Whether or not it's a formal addiction, or just overuse to the point of compulsion, we don't know. In some extreme circumstances, it probably rises to the level of an addiction. —Dr. David Strayer, Applied Cognition Lab
SALT LAKE CITY — Smartphones and tablets have changed the way people work, play and keep in touch with families.
Ongoing research shows they can also detract from people’s lives, increase their stress levels and get in the way of their relationships. But does that behavior rise to the level of an addiction?
For many people, it’s the last thing they see before going to sleep and the first thing they reach for when they wake up.
"I actually think it's a good way to communicate with others and collaborate with others," said high school freshman Nithin Chalapathi. "There are times when it gets overwhelming, like when you have to do homework."
"It's been fantastic," Jim Grant said about his smartphone. "I love every minute of it."
Grand said he uses his phone every day, all day, on the job checking work licenses for the state. He said he likes the speed and efficiency it gives him while working. He also uses a map app to get where he's going.
Grant said he likes being connected all of the time, and he does not consider it an addiction.
"No, I love every aspect of my iPhone," he said.
A number of people at a TRAX station also talked about their smartphone usage, including how often they check their devices.
"Probably more often than I should," Alex Fisher said.
Kelly Mai said she checks her phone every five minutes and believes that's pretty typical in her high school peer group.
According to a recent Mobile Mindset Study by Lookout, nearly 60 percent of Americans check their phones at least once an hour.
"Every time it buzzes, I'm checking it, if I'm not at my desk," Ryan Ostler said.
Ostler said he wishes he wasn't so tied to his phone, but it's a professional necessity for him.
"It seems like that's just the way it is now," he said. "You just have to be on-call 24/7 for work."
According to the study, young people are the most plugged in, with 63 percent of women and 73 percent of men ages 18 to 34 saying they don't go an hour without checking their phones.
The study also showed that many will break the law and rules of etiquette to stay connected. Twenty-four percent said they check their phones while driving; 9 percent said they check their phones during religious services at a house of worship; 30 percent admit they check their phones during meals with others.

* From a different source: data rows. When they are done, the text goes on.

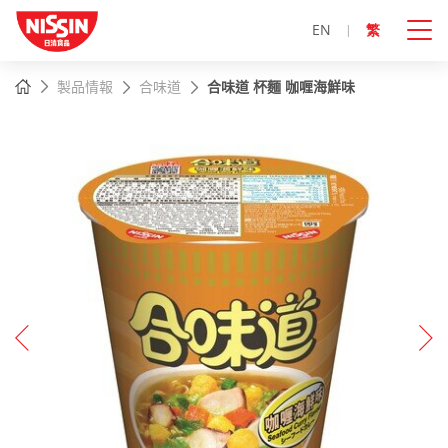
EN
繁
主
主頁
製品情報
合味道
合味道 杯麵 咖喱海鮮味
內
容
開
始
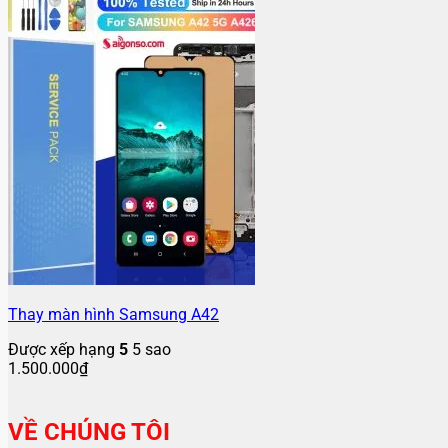
Thay màn hình Samsung A42
Được xếp hạng
5
5 sao
1.500.000
₫
VỀ CHÚNG TÔI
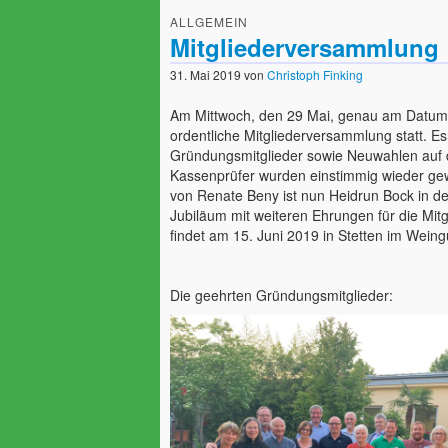
ALLGEMEIN
Mitgliederversammlung
31. Mai 2019
von
Christoph Finking
Am Mittwoch, den 29 Mai, genau am Datum 
ordentliche Mitgliederversammlung statt. E
Gründungsmitglieder sowie Neuwahlen auf 
Kassenprüfer wurden einstimmig wieder gewä
von Renate Beny ist nun Heidrun Bock in d
Jubiläum mit weiteren Ehrungen für die Mit
findet am 15. Juni 2019 in Stetten im Wein
Die geehrten Gründungsmitglieder:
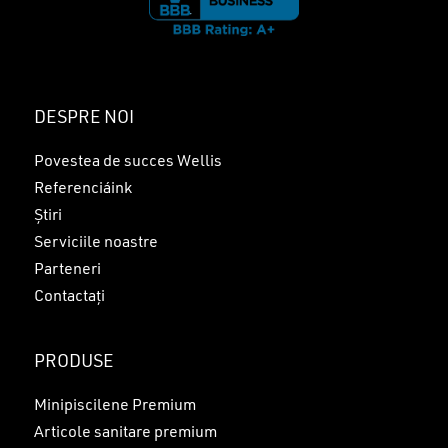
DESPRE NOI
Povestea de succes Wellis
Referenciáink
Știri
Serviciile noastre
Parteneri
Contactați
PRODUSE
Minipiscilene Premium
Articole sanitare premium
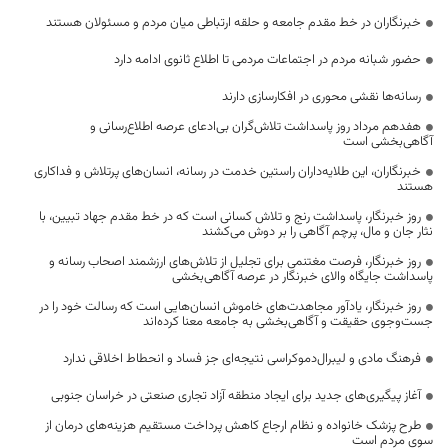
خبرنگاران در خط مقدم جامعه و حلقه ارتباطی میان مردم و مسئولان هستند
حضور شبانه مردم در اجتماعات مردمی تا اطلاع ثانوی ادامه دارد
رسانه‌ها نقشی محوری در افکارسازی دارند
هفدهم مرداد روز پاسداشت تلاش‌گران بی‌ادعای عرصه اطلاع‌رسانی و
آگاهی‌بخشی است
خبرنگاران، این طلایه‌داران راستین خدمت در رسانه، انسان‌های پرتلاش و فداکاری
هستند
روز خبرنگار، پاسداشت رنج و تلاش کسانی است که در خط مقدم جهاد تبیین، با
نثار جان و مال، پرچم آگاهی را بر دوش می‌کشند
روز خبرنگار، فرصت مغتنمی برای تجلیل از تلاش‌های ارزشمند اصحاب رسانه و
پاسداشت جایگاه والای خبرنگار در عرصه آگاهی‌بخشی
روز خبرنگار، یادآور مجاهدت‌های خاموش انسان‌هایی است که رسالت خود را در
جست‌وجوی حقیقت و آگاهی‌بخشی به جامعه معنا کرده‌اند
فرهنگ مادی و لیبرال‌دموکراسی نتیجه‌ای جز فساد و انحطاط اخلاقی ندارد
آغاز پیگیری‌های جدید برای ایجاد منطقه آزاد تجاری صنعتی در خراسان جنوبی
طرح پزشک خانواده و نظام ارجاع کاهش پرداخت مستقیم هزینه‌های درمان از
سوی مردم است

"Only if I get a notification, and I know something is going on," Ostler said about checking his phone at meals. "I'll take a quick peek and quickly put it away afterward."
Dr. David Strayer, who directs the Applied Cognition Lab at the University of Utah, has become a national authority on the topic over the past 12 years.
"I have all the gadgets just like everyone else," Strayer said, “but there's a time and place for using them."
Many people may be too plugged in to the detriment of their emotional health, he said. In a way, they've become "a slave to technology," said Strayer, who conducts research to better understand how and why people can become overloaded while multitasking.
"The phone rings, we have to answer it," he said, "If we get a text message, we need to reply."
Strayer pointed out that most people feel socially and professionally obligated to respond to text messages, emails and alerts on social media.
Seventy-five percent of Americans sleep with the phone in the room, many with it right in the bed. Strayer said many teens feel compelled to reply to a text message in the middle of the night.
That's not healthy, he said, especially when people prioritize their technology over human interaction or use it as an intermediary.
"You lose that human connection, and that's a violation of the way that humans have interacted for hundreds of thousands of years," the psychologist said.
Strayer suggested it may be changing the way we think and behave. People Google more and remember less. They let GPS do their navigation. All of the disruptive noise that people channel into their minds from their mobile devices can stress them out, exhaust them and stunt their social skills.
"Whether or not it's a formal addiction, or just overuse to the point of compulsion, we don't know," Strayer said. "In some extreme circumstances, it probably rises to the level of an addiction."
He said that's still up for debate within the scientific definition of addiction.
Strayer suggests people completely unplug from time to time, interact with their families, get outside in nature or take a hike. He said that's the best way to relieve the stress is to have a “digital detox,” of sorts.